What you have to do:
Copy every line of the records below word for word, from the first record through the last.

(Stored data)
▼

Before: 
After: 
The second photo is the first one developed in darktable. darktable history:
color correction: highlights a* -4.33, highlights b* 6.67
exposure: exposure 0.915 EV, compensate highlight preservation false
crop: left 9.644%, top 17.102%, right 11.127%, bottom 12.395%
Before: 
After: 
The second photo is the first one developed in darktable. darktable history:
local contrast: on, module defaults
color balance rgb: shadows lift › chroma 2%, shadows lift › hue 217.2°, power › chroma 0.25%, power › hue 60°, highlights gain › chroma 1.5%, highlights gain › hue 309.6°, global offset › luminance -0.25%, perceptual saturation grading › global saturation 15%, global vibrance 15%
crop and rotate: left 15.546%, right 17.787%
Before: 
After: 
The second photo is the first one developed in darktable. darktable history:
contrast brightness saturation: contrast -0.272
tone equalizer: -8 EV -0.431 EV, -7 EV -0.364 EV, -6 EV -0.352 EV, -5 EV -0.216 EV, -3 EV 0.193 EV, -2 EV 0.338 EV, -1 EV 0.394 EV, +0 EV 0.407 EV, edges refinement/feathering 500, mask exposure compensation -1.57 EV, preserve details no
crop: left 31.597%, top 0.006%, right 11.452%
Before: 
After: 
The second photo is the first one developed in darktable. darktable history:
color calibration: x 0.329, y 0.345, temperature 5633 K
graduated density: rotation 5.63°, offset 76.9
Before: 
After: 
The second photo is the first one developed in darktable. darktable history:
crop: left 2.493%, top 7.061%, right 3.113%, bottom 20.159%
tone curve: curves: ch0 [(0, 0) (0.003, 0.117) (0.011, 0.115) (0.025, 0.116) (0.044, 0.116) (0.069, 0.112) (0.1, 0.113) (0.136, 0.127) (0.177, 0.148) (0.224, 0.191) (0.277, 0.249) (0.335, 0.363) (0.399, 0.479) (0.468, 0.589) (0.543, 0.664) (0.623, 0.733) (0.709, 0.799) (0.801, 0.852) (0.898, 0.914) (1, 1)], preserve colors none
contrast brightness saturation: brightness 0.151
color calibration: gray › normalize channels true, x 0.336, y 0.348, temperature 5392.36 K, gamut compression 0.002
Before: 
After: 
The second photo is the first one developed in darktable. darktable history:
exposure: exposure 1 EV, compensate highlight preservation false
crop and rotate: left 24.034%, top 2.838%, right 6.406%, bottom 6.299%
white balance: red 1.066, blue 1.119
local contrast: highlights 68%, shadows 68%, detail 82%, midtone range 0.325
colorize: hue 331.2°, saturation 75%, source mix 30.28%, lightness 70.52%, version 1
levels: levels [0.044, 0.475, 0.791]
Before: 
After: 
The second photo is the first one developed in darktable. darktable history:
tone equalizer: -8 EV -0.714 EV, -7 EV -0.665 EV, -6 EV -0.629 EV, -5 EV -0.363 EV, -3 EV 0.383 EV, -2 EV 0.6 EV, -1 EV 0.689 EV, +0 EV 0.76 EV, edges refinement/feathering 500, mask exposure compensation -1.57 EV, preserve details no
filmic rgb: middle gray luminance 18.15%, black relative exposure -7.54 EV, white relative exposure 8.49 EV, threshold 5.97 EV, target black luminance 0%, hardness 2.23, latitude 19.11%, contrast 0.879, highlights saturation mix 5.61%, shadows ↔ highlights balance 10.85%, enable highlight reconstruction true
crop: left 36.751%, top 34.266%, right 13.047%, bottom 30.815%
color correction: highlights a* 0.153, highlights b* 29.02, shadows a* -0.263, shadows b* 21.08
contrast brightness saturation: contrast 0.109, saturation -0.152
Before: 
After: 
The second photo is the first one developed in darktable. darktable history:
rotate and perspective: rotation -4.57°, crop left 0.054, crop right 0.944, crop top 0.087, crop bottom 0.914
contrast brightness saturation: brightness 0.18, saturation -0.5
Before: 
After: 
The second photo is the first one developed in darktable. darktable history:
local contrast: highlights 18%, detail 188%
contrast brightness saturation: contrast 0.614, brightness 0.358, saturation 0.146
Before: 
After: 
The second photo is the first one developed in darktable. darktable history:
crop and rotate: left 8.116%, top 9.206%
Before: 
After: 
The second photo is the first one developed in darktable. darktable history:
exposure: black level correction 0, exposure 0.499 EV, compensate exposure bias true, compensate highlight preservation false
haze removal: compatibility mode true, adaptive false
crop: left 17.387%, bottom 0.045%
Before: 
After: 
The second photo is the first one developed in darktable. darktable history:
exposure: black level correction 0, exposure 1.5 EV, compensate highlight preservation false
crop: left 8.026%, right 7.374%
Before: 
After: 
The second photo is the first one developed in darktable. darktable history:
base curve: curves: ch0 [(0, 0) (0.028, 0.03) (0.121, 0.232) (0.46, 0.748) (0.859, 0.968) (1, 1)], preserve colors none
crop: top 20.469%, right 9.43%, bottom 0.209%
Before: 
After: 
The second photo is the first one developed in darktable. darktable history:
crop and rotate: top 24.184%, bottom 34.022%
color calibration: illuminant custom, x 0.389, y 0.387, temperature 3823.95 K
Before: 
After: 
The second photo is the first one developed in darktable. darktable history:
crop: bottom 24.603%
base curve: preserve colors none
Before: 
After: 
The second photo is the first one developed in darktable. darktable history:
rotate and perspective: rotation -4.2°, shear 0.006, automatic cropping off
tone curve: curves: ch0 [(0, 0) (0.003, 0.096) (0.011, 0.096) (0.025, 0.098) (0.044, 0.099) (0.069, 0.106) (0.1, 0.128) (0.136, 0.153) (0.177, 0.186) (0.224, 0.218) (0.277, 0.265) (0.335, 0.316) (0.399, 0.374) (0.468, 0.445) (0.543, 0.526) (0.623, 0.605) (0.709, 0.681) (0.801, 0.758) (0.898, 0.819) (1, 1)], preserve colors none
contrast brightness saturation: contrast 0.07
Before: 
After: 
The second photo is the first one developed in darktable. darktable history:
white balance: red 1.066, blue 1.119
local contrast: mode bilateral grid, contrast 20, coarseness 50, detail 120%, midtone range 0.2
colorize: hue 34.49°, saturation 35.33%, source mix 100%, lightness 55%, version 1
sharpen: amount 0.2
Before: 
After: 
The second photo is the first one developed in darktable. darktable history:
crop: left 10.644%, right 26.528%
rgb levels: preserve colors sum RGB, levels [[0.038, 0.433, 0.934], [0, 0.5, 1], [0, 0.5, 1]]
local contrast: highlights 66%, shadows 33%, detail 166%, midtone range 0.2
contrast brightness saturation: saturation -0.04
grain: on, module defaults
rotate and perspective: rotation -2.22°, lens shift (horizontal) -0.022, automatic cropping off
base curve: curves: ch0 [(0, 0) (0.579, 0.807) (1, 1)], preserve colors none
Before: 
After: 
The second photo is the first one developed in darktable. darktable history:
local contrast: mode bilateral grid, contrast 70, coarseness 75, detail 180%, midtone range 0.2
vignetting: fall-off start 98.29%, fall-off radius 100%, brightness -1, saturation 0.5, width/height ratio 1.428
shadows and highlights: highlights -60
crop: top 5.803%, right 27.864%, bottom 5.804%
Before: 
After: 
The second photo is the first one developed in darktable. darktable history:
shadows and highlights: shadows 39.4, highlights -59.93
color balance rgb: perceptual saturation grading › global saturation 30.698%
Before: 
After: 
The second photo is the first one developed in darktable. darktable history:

▲

Result:
Before: 
After: 
The second photo is the first one developed in darktable. darktable history:
color correction: highlights a* -4.33, highlights b* 6.67
exposure: exposure 0.915 EV, compensate highlight preservation false
crop: left 9.644%, top 17.102%, right 11.127%, bottom 12.395%
Before: 
After: 
The second photo is the first one developed in darktable. darktable history:
local contrast: on, module defaults
color balance rgb: shadows lift › chroma 2%, shadows lift › hue 217.2°, power › chroma 0.25%, power › hue 60°, highlights gain › chroma 1.5%, highlights gain › hue 309.6°, global offset › luminance -0.25%, perceptual saturation grading › global saturation 15%, global vibrance 15%
crop and rotate: left 15.546%, right 17.787%
Before: 
After: 
The second photo is the first one developed in darktable. darktable history:
contrast brightness saturation: contrast -0.272
tone equalizer: -8 EV -0.431 EV, -7 EV -0.364 EV, -6 EV -0.352 EV, -5 EV -0.216 EV, -3 EV 0.193 EV, -2 EV 0.338 EV, -1 EV 0.394 EV, +0 EV 0.407 EV, edges refinement/feathering 500, mask exposure compensation -1.57 EV, preserve details no
crop: left 31.597%, top 0.006%, right 11.452%
Before: 
After: 
The second photo is the first one developed in darktable. darktable history:
color calibration: x 0.329, y 0.345, temperature 5633 K
graduated density: rotation 5.63°, offset 76.9
Before: 
After: 
The second photo is the first one developed in darktable. darktable history:
crop: left 2.493%, top 7.061%, right 3.113%, bottom 20.159%
tone curve: curves: ch0 [(0, 0) (0.003, 0.117) (0.011, 0.115) (0.025, 0.116) (0.044, 0.116) (0.069, 0.112) (0.1, 0.113) (0.136, 0.127) (0.177, 0.148) (0.224, 0.191) (0.277, 0.249) (0.335, 0.363) (0.399, 0.479) (0.468, 0.589) (0.543, 0.664) (0.623, 0.733) (0.709, 0.799) (0.801, 0.852) (0.898, 0.914) (1, 1)], preserve colors none
contrast brightness saturation: brightness 0.151
color calibration: gray › normalize channels true, x 0.336, y 0.348, temperature 5392.36 K, gamut compression 0.002
Before: 
After: 
The second photo is the first one developed in darktable. darktable history:
exposure: exposure 1 EV, compensate highlight preservation false
crop and rotate: left 24.034%, top 2.838%, right 6.406%, bottom 6.299%
white balance: red 1.066, blue 1.119
local contrast: highlights 68%, shadows 68%, detail 82%, midtone range 0.325
colorize: hue 331.2°, saturation 75%, source mix 30.28%, lightness 70.52%, version 1
levels: levels [0.044, 0.475, 0.791]
Before: 
After: 
The second photo is the first one developed in darktable. darktable history:
tone equalizer: -8 EV -0.714 EV, -7 EV -0.665 EV, -6 EV -0.629 EV, -5 EV -0.363 EV, -3 EV 0.383 EV, -2 EV 0.6 EV, -1 EV 0.689 EV, +0 EV 0.76 EV, edges refinement/feathering 500, mask exposure compensation -1.57 EV, preserve details no
filmic rgb: middle gray luminance 18.15%, black relative exposure -7.54 EV, white relative exposure 8.49 EV, threshold 5.97 EV, target black luminance 0%, hardness 2.23, latitude 19.11%, contrast 0.879, highlights saturation mix 5.61%, shadows ↔ highlights balance 10.85%, enable highlight reconstruction true
crop: left 36.751%, top 34.266%, right 13.047%, bottom 30.815%
color correction: highlights a* 0.153, highlights b* 29.02, shadows a* -0.263, shadows b* 21.08
contrast brightness saturation: contrast 0.109, saturation -0.152
Before: 
After: 
The second photo is the first one developed in darktable. darktable history:
rotate and perspective: rotation -4.57°, crop left 0.054, crop right 0.944, crop top 0.087, crop bottom 0.914
contrast brightness saturation: brightness 0.18, saturation -0.5
Before: 
After: 
The second photo is the first one developed in darktable. darktable history:
local contrast: highlights 18%, detail 188%
contrast brightness saturation: contrast 0.614, brightness 0.358, saturation 0.146
Before: 
After: 
The second photo is the first one developed in darktable. darktable history:
crop and rotate: left 8.116%, top 9.206%
Before: 
After: 
The second photo is the first one developed in darktable. darktable history:
exposure: black level correction 0, exposure 0.499 EV, compensate exposure bias true, compensate highlight preservation false
haze removal: compatibility mode true, adaptive false
crop: left 17.387%, bottom 0.045%
Before: 
After: 
The second photo is the first one developed in darktable. darktable history:
exposure: black level correction 0, exposure 1.5 EV, compensate highlight preservation false
crop: left 8.026%, right 7.374%
Before: 
After: 
The second photo is the first one developed in darktable. darktable history:
base curve: curves: ch0 [(0, 0) (0.028, 0.03) (0.121, 0.232) (0.46, 0.748) (0.859, 0.968) (1, 1)], preserve colors none
crop: top 20.469%, right 9.43%, bottom 0.209%
Before: 
After: 
The second photo is the first one developed in darktable. darktable history:
crop and rotate: top 24.184%, bottom 34.022%
color calibration: illuminant custom, x 0.389, y 0.387, temperature 3823.95 K
Before: 
After: 
The second photo is the first one developed in darktable. darktable history:
crop: bottom 24.603%
base curve: preserve colors none
Before: 
After: 
The second photo is the first one developed in darktable. darktable history:
rotate and perspective: rotation -4.2°, shear 0.006, automatic cropping off
tone curve: curves: ch0 [(0, 0) (0.003, 0.096) (0.011, 0.096) (0.025, 0.098) (0.044, 0.099) (0.069, 0.106) (0.1, 0.128) (0.136, 0.153) (0.177, 0.186) (0.224, 0.218) (0.277, 0.265) (0.335, 0.316) (0.399, 0.374) (0.468, 0.445) (0.543, 0.526) (0.623, 0.605) (0.709, 0.681) (0.801, 0.758) (0.898, 0.819) (1, 1)], preserve colors none
contrast brightness saturation: contrast 0.07
Before: 
After: 
The second photo is the first one developed in darktable. darktable history:
white balance: red 1.066, blue 1.119
local contrast: mode bilateral grid, contrast 20, coarseness 50, detail 120%, midtone range 0.2
colorize: hue 34.49°, saturation 35.33%, source mix 100%, lightness 55%, version 1
sharpen: amount 0.2
Before: 
After: 
The second photo is the first one developed in darktable. darktable history:
crop: left 10.644%, right 26.528%
rgb levels: preserve colors sum RGB, levels [[0.038, 0.433, 0.934], [0, 0.5, 1], [0, 0.5, 1]]
local contrast: highlights 66%, shadows 33%, detail 166%, midtone range 0.2
contrast brightness saturation: saturation -0.04
grain: on, module defaults
rotate and perspective: rotation -2.22°, lens shift (horizontal) -0.022, automatic cropping off
base curve: curves: ch0 [(0, 0) (0.579, 0.807) (1, 1)], preserve colors none
Before: 
After: 
The second photo is the first one developed in darktable. darktable history:
local contrast: mode bilateral grid, contrast 70, coarseness 75, detail 180%, midtone range 0.2
vignetting: fall-off start 98.29%, fall-off radius 100%, brightness -1, saturation 0.5, width/height ratio 1.428
shadows and highlights: highlights -60
crop: top 5.803%, right 27.864%, bottom 5.804%
Before: 
After: 
The second photo is the first one developed in darktable. darktable history:
shadows and highlights: shadows 39.4, highlights -59.93
color balance rgb: perceptual saturation grading › global saturation 30.698%
Before: 
After: 
The second photo is the first one developed in darktable. darktable history:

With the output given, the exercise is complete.